= Texto do exercício =

O próprio Lima Barreto, num perdoável conflito de interesses, desmanchou-se em elogios ao livro em “O paiz”. Fazendo questão de mencionar a questão racial na trama, parece entender como ninguém o ressentimento e a dor íntima do personagem que ele mesmo inspirou: “Há, nessas almas, nesses homens assim alanceados, muito orgulho e muito sofrimento. Orgulho que lhes vêm da consciência de sua superioridade intrínseca”, nota.

Lima, que sempre comprou briga com a intelectualidade de seu tempo, também arrisca um (auto)diagnóstico: “A sua significação era insurreição contra tudo e contra todos”. E, fascinado por Crispim, vê o personagem eclipsar todas as outras figuras do romance. “É livro de um tipo só”, decreta. Ainda mais perturbador é lê-lo comentar a morte melancólica de seu alter ego, sem saber (ou talvez já desconfiando) que teria o mesmo destino em seguida.

Escritor autorreferente por excelência, Lima aproveita uma de suas últimas colaborações na imprensa para, mais uma vez, falar de si, analisando sua própria natureza torta através de um personagem de ficção. Nada muito diferente do que já havia feito em seus romances, mas há, aqui, nesse exercício de projeção, nesse estranho e um tanto perturbador jogo de espelhos, um comovente tom de despedida, de balanço final.

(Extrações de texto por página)

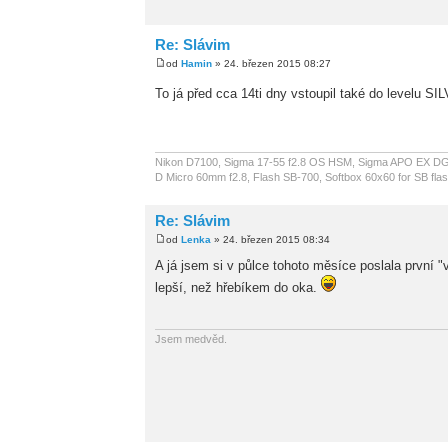
Re: Slávim
od
Hamin
» 24. březen 2015 08:27
To já před cca 14ti dny vstoupil také do levelu SIL
Nikon D7100, Sigma 17-55 f2.8 OS HSM, Sigma APO EX DG 
D Micro 60mm f2.8, Flash SB-700, Softbox 60x60 for SB fla
Re: Slávim
od
Lenka
» 24. březen 2015 08:34
A já jsem si v půlce tohoto měsíce poslala první "v
lepší, než hřebíkem do oka.
Jsem medvěd.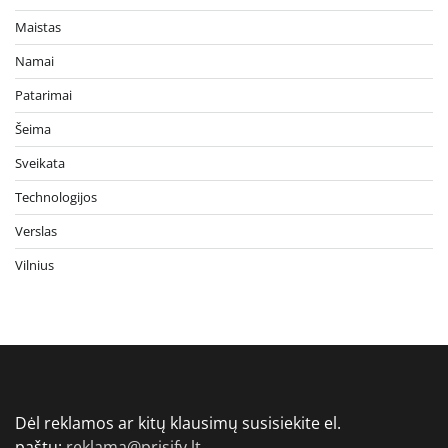
Maistas
Namai
Patarimai
Šeima
Sveikata
Technologijos
Verslas
Vilnius
Dėl reklamos ar kitų klausimų susisiekite el.
paštu:
reklama@prisify.lt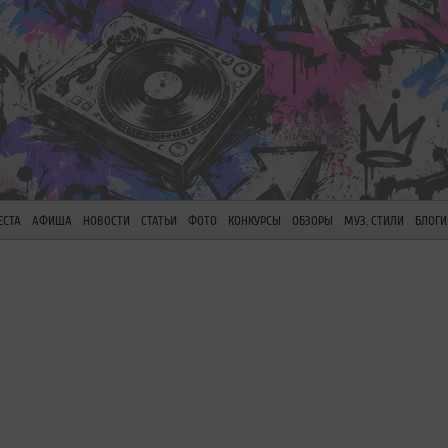
ЕСТА
АФИША
НОВОСТИ
СТАТЬИ
ФОТО
КОНКУРСЫ
ОБЗОРЫ
МУЗ. СТИЛИ
БЛОГИ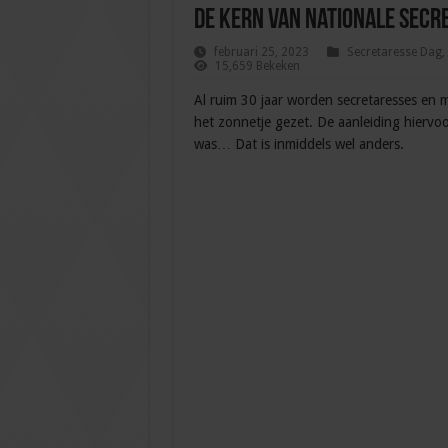
De kern van Nationale Secr
februari 25, 2023
Secretaresse Dag
,
15,659 Bekeken
Al ruim 30 jaar worden secretaresses en 
het zonnetje gezet. De aanleiding hiervoo
was… Dat is inmiddels wel anders.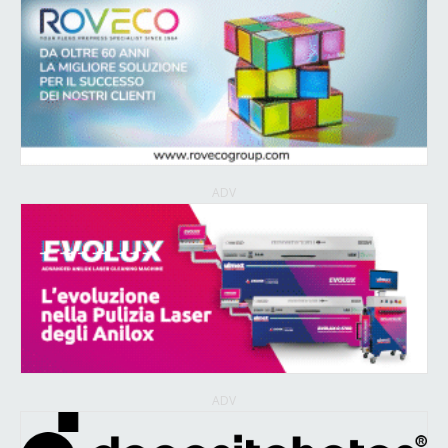
ADV
ADV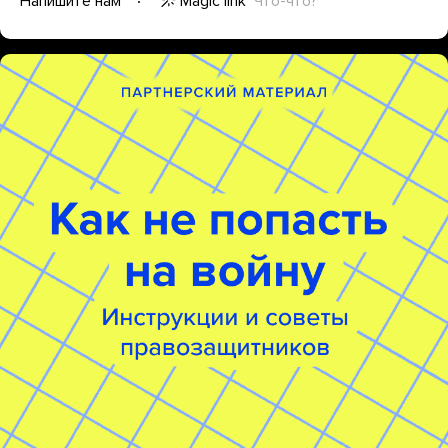
Magic link
Что-что?
Напишите нам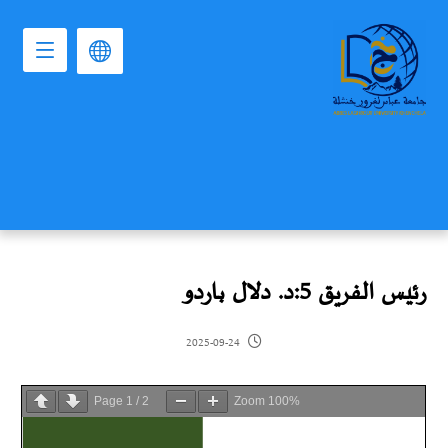
رئيس الفريق 5:د. دلال باردو
2025-09-24
Page
1
/
2
Zoom
100%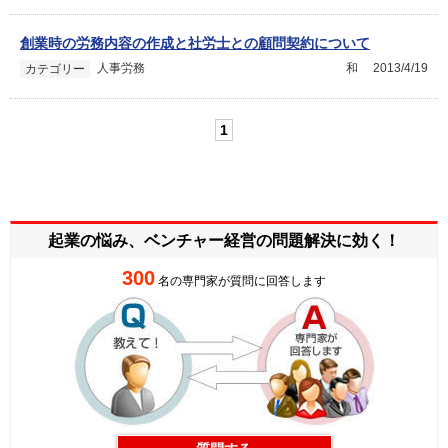
創業時の労務内容の作成と社労士との顧問契約について
人事労務
和
2013/4/19
カテゴリー
1
起業の悩み、ベンチャー経営の
問題解決に効く！
300
名の専門家が質問に回答します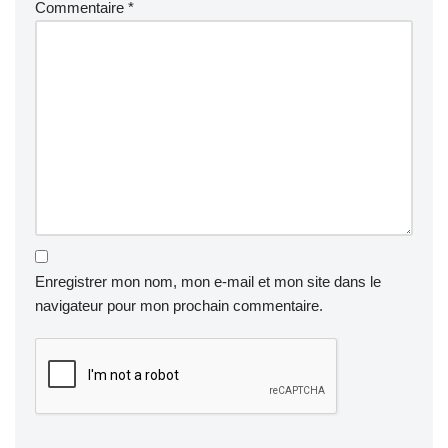
Commentaire
*
Enregistrer mon nom, mon e-mail et mon site dans le
navigateur pour mon prochain commentaire.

= Ação necessária =
Retome o texto sobre Lima Barreto e o personagem Crispim, dando sequência a partir da última frase apresentada. Os itens são um material à parte, independente do texto.

= Resposta =
Enéas Ferraz  foi um dos poucos escritores que apareceram no enterro de Lima. Dias depois, escreveu um obituário digno de nota em O Paiz. “Esse mestre do romance brasileiro, que a morte acaba de levar, era um mulato sujo e borracho, que os literatos, quando estavam na Avenida, fingiam em não o ver passar (…) Felizmente para ele, cético e vagabundo filósofo das ruas, tudo já lhe era mais ou menos indiferente”. O homem descrito tanto poderia ser Crispim quanto Lima. Na emotiva despedida do amigo, modelo e personagem se tornaram um só.

Além de nunca ter sido reeditado, o livro não aparece nos sebos virtuais – todavia, um exemplar pode ser encontrado na Biblioteca Nacional. Se hoje a associação entre Crispim e Lima é indiscutível, resta a pergunta: por que essa importante peça do quebra-cabeças Lima Barreto continua tão esquecida, até mesmo no ano da volta triunfal do escritor?